ALCs incorporate some or all of these tools into their processes.

  • Set-the-Week Meeting: a regular meeting to connect and plan activities for the week.
  • Offerings Board: the visible, flexible record of our intentions for the week.
  • Scrum: the quick meeting-before-the-meeting to help understand needs and prepare requests to the community.
  • Morning Intentions: a daily opportunity to announce our intentions for the day.
  • Closing Meeting: the end of day ritual that allows us to reflect on our work. Awareness and reflection are key to growth.
  • Spawn Points: small groups led by a facilitator to connect students with each other and an adult during the morning and afternoon meetings.
  • Personal Kanban: a visual system of organizing work borrowed from industry. Each child has a board and activities they place in the Backlog, Ready, Doing, and Done columns.
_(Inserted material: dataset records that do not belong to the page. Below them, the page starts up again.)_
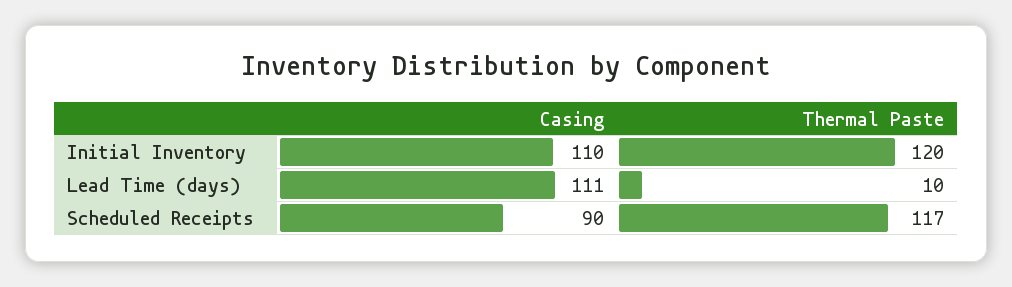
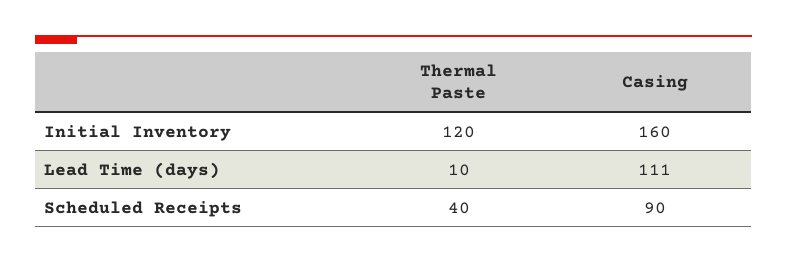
Casing, Initial Inventory: 110 -> 160
Thermal Paste, Scheduled Receipts: 117 -> 40

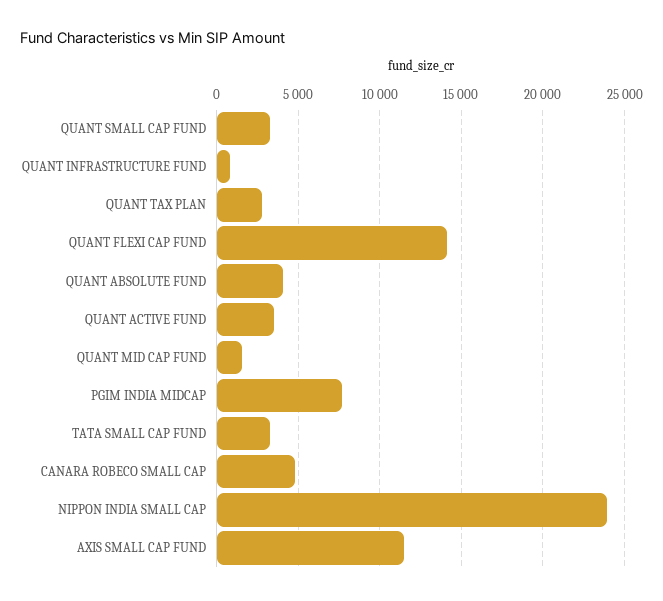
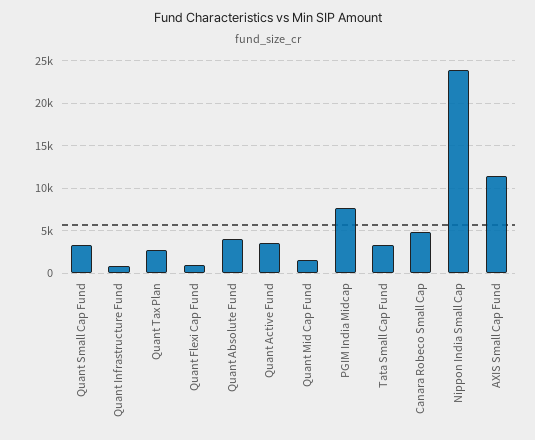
QUANT FLEXI CAP FUND: 14000 -> 1000

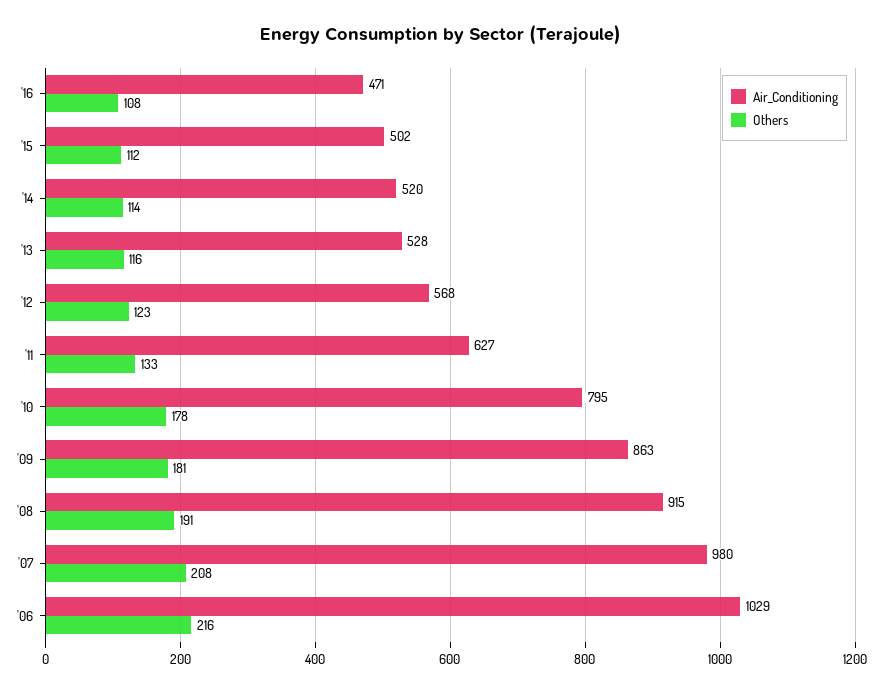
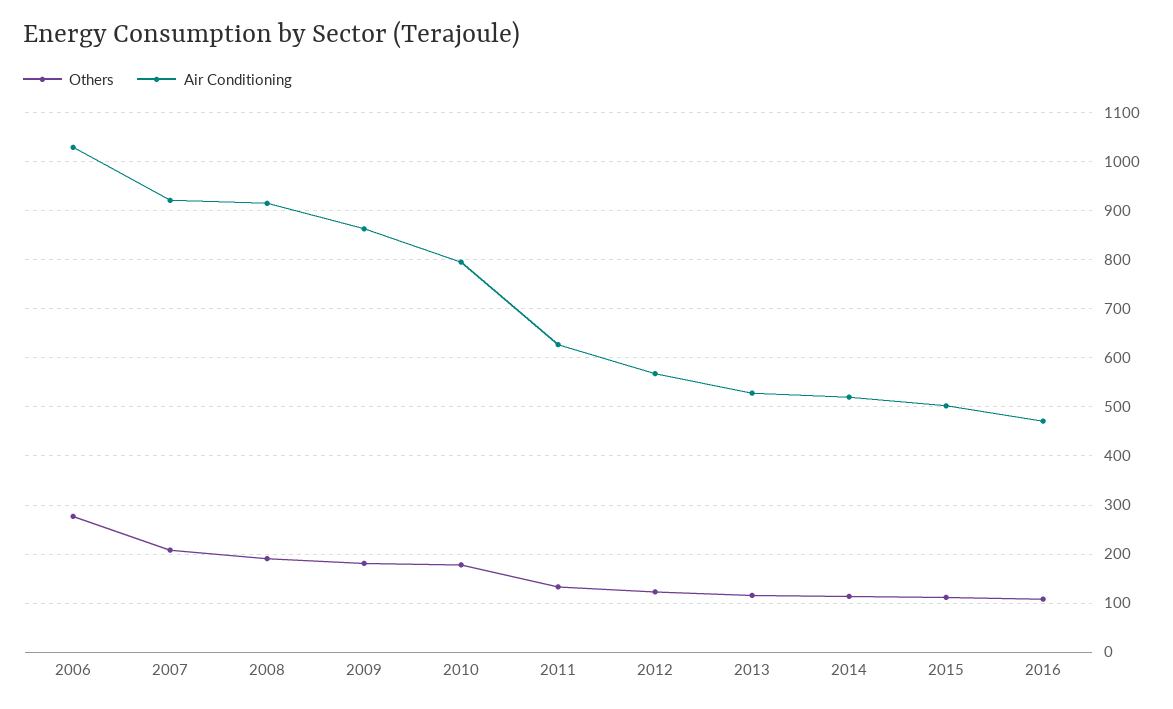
Air_Conditioning, '07: 980 -> 920
Others, '06: 216 -> 280

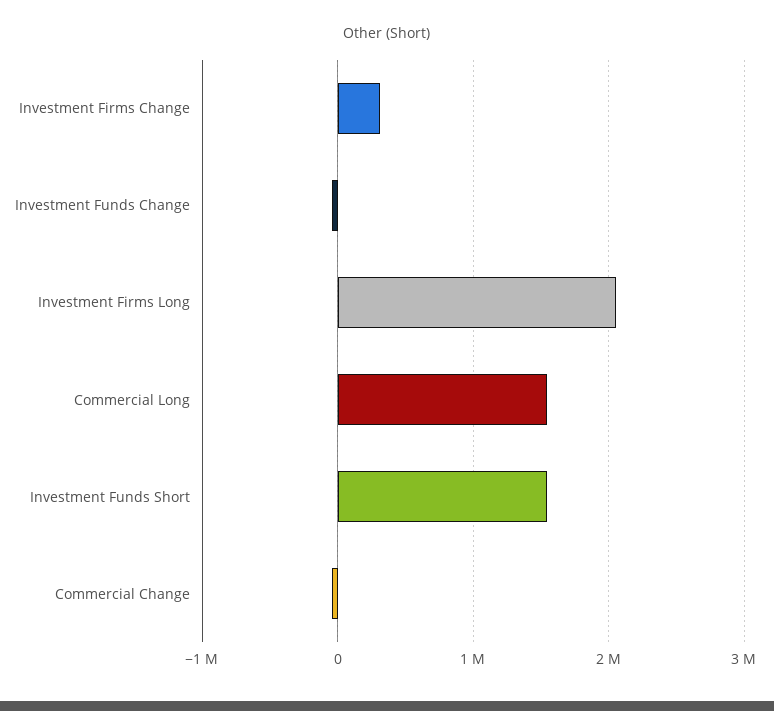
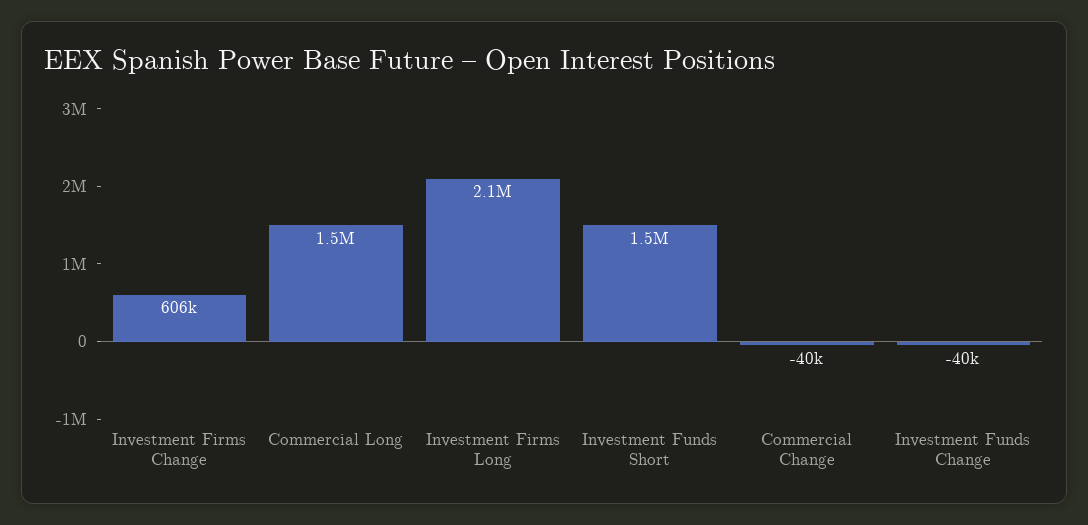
Investment Firms Change: 300000 -> 606000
Children learn to limit their work in progress and ask for support when needed.
  • Community Rituals: special activities to keep the community connected and grounded.
  • GameShifting: recognizing internal social rules and bringing them up to examination and change.
  • Hand Signals: quick ways to communicate during meetings without disrupting the verbal flow of a conversation.
  • Change Up Meetings: regular meetings to bring problems to awareness level for the community to work on.
  • Community Mastery Board: the visual tracker of the community’s culture. Items move from Awareness to Implementation to Practicing to Mastery based on the sense of the community.
  • Culture Committee: the intentional body of students and facilitators to help resolve conflicts and maintain the culture of the school.
  • Documentation/Blogging: shareable value both for the community and individual students to show their growth. Consider this the report card 2.0.